According to him, there is consensus that only very minimal progress has been made in Nigeria regarding newborn and child mortality and one of the reasons for the high level of child deaths in Nigeria is inadequate postnatal care provided to newborn infants.

Omene stressed the need for provision of effective antenatal care to pregnant women; addressing poor maternal health and under-nutrition; prompt maternal treatment of maternal infections and immunisation against tetanus. He however emphasised that the provision of essential obstetric care of high risk pregnant women is paramount if neonatal deaths are to be reduced.

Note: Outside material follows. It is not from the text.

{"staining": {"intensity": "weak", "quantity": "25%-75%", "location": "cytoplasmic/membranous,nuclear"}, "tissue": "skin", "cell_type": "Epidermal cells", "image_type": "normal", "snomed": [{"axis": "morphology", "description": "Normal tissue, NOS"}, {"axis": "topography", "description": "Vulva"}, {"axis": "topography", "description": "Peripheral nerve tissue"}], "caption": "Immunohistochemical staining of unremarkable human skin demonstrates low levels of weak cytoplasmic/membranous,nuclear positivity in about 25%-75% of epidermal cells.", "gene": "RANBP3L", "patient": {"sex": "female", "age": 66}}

According to the medical expert “it is disturbing to know that despite several millions of naira spent over the years, Nigerian children under the age of 5 die annually from preventable childhood illnesses. With less than four years away from the MDG target, Nigeria still has unacceptably poor health indices in infant mortality rate, Under 5 mortality rate, and maternal mortality rate many countries are and this is a course of concern.

Lending her view, Adenike Grange, former minister of Health, stated that although the annual number of deaths among children under age five is on the decline, the country is yet to record a stable or improved rate of child mortality over the last decade.

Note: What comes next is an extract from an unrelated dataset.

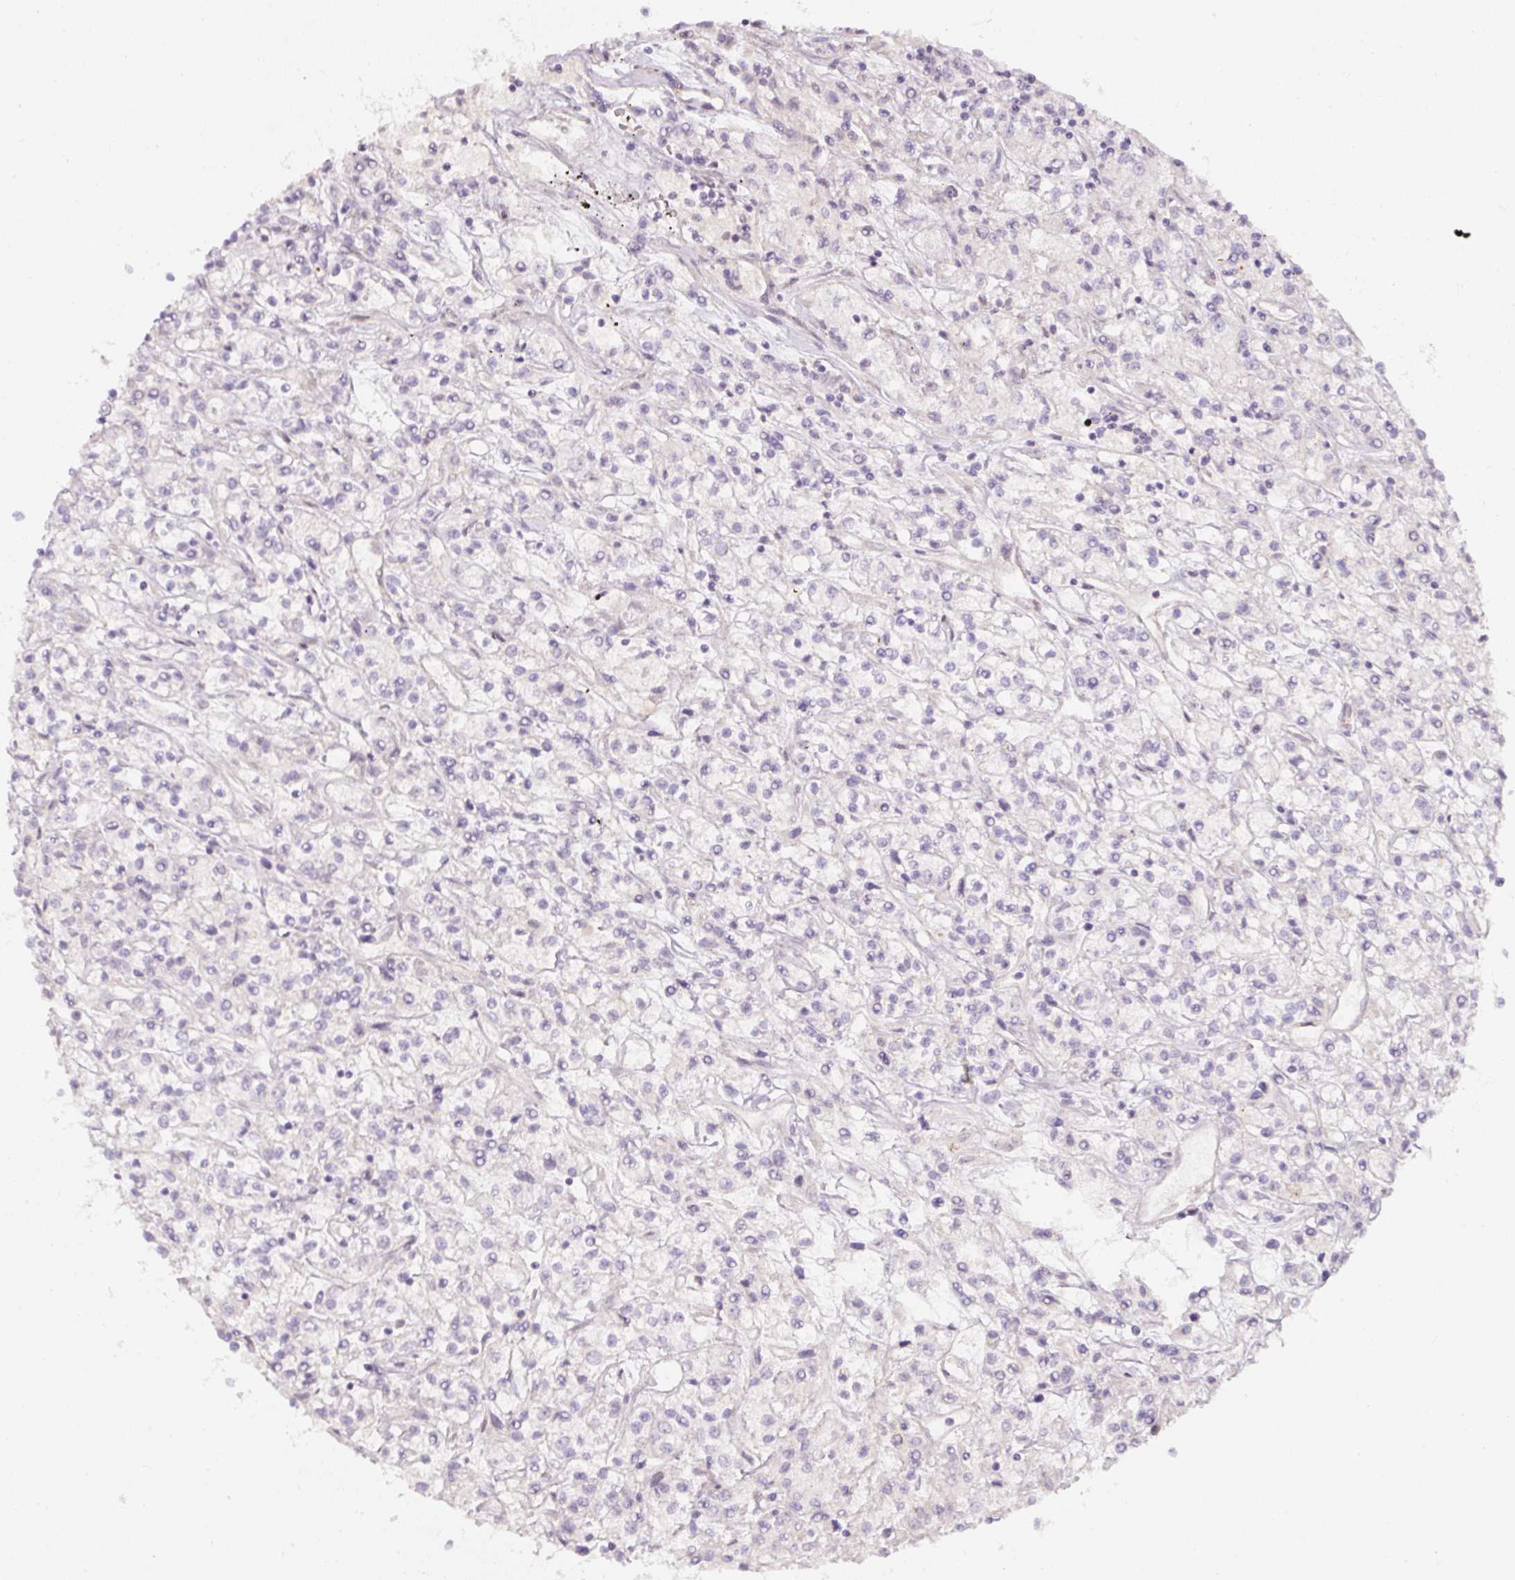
{"staining": {"intensity": "negative", "quantity": "none", "location": "none"}, "tissue": "renal cancer", "cell_type": "Tumor cells", "image_type": "cancer", "snomed": [{"axis": "morphology", "description": "Adenocarcinoma, NOS"}, {"axis": "topography", "description": "Kidney"}], "caption": "Immunohistochemistry (IHC) of renal adenocarcinoma shows no positivity in tumor cells.", "gene": "NBPF11", "patient": {"sex": "female", "age": 59}}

Grange, a renowned consultant paediatrician, stated that the solution to this problem lying in those piloting the nation’s health sector working together as a team and identifying those areas that are actually causing the majority of child mortality.

“As you know most of the children, about 23 to 25 per cent die in the neonatal period. Malaria in the country accounts for a fifth of the deaths of children; that is about 20 percent. We also have diseases such as diarrhoea and pneumonia; these two diseases account for about 35 per cent of under-five deaths in the country.

“Now what do we really have on ground? What we have on ground is that we know that immunisation as it is in this country at this moment is working for the diseases that we are using it for. But the children are not been taken to the hospitals routinely to go and get their vaccines. Routine immunisation needs to be revived. The second thing that needs to be done is that we need to expand number of vaccines in immunisation schedule of the country,” Grange concluded.

For a nation that keyed into the global campaign of MDGs most of which are predicated on healthcare - primary healthcare system, the evident shortcomings betray how distant the nation is from global benchmarks which is less than four years away.

No doubt, the Ministry of Health and other relevant health agencies should brace up with the challenge of reviving the comatose Primary health care institution so that it could provide quality healthcare to infants at the grassroots.

For Omene,“With inadequate infrastructure, lack of basic amenities like electricity, water and sanitation, poor outreach management strategies, it is obvious the authorities in charge have to be in tune with the goal health revolution of promoting health of the child at the community level.  At the various levels of government, a framework of activities should be developed with the cooperation and support of key leaders to reduce mortality associated with Child Birth. We need to strengthen the health care capacity through staff development, and develop surveillance of key birth outcomes to establish a sound data base for identifying the priority problems to be addressed.

It will be recalled that at a major UN development summit in New York last September, participants adopted the Global Strategy for Women and Children’s Health, committing $40 billion in resources to a global effort to save the lives of 16 million women and children by 2015.

The strategy, which identified the finance and policy changes needed, along with vital interventions, is expected to prevent - between 2011 and 2015 - the deaths of over 15 million children under five. That is besides stopping as many as 33 million unwanted pregnancies and the deaths of 740,000 women from complications relating to pregnancy and childbirth.